Nonostante questa complessità apparente, l’Europa, attraverso tutti questi meccanismi e interconnessioni fra stati, in fin dei conti non fa altro che limitare il caos verso cui i paesi membri andrebbero incontro se fossero da soli. L’Unione Europea è il più grande progetto di cooperazione fra paesi e questo inevitabilmente agevola anche gli stati membri nell’ambito dell’economia internazionale.

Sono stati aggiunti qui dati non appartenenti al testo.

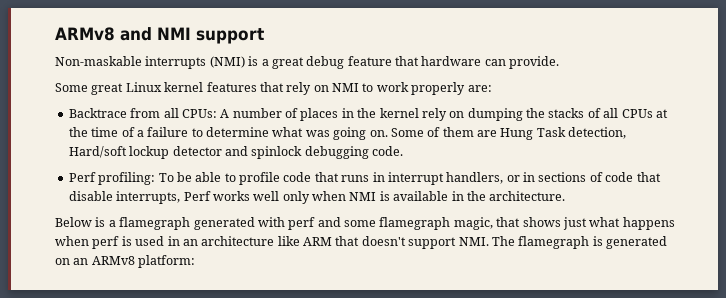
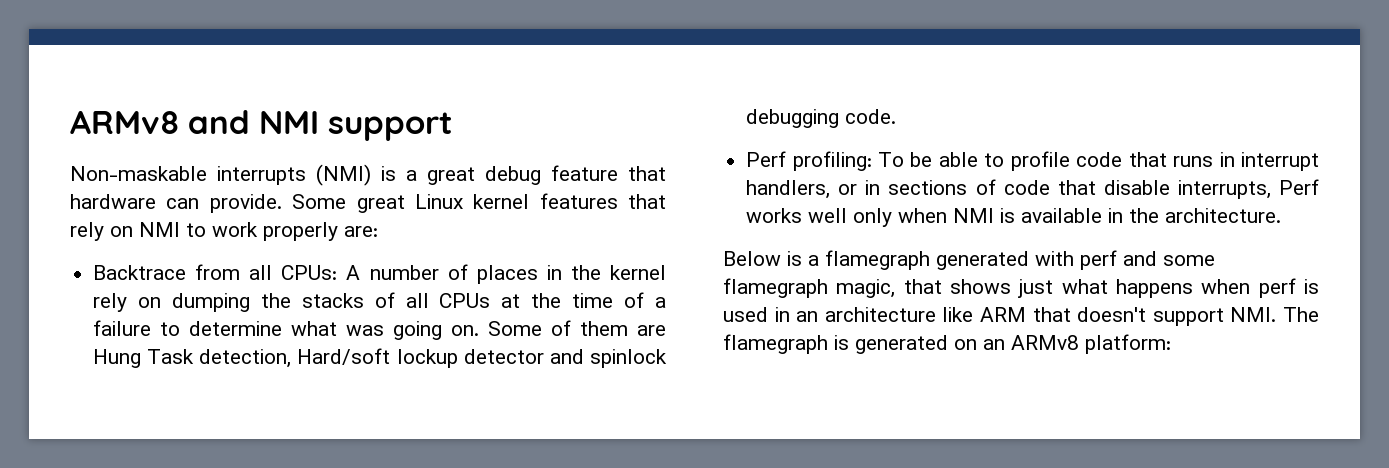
(560, 62) // -> (282, 203) none

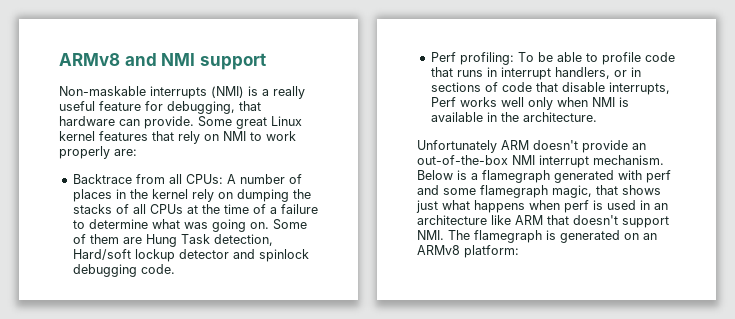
[427,165,618,185] great debug feature -> [273,86,305,99] [59,101,235,114] really useful feature for debugging,
(1282, 215) none -> [417,140,646,153] [417,155,664,168] Unfortunately ARM doesn't provide an out-of-the-box NMI interrupt mechanism.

Queste interazioni, frutto di un progresso durato decenni e che è destinato a non esaurirsi mai, furono presagite già da Napoleone Bonaparte che disse: “L’Europa sarebbe diventata di fatto un popolo solo; viaggiando ognuno si sarebbe sentito nella patria comune. Tale unione dovrà venire un giorno o l’altro per forza di eventi. Il primo impulso è stato dato. Dopo il crollo e dopo la sparizione del mio sistema io credo che non sarà più possibile altro equilibrio in Europa se non la lega dei popoli.” Da questo deduciamo che, in fin dei conti, noi cittadini europei non siamo poi così diversi gli uni dagli altri e in questo clima di globalizzazione ci si rende conto sempre più che i confini non sono altro che illusioni.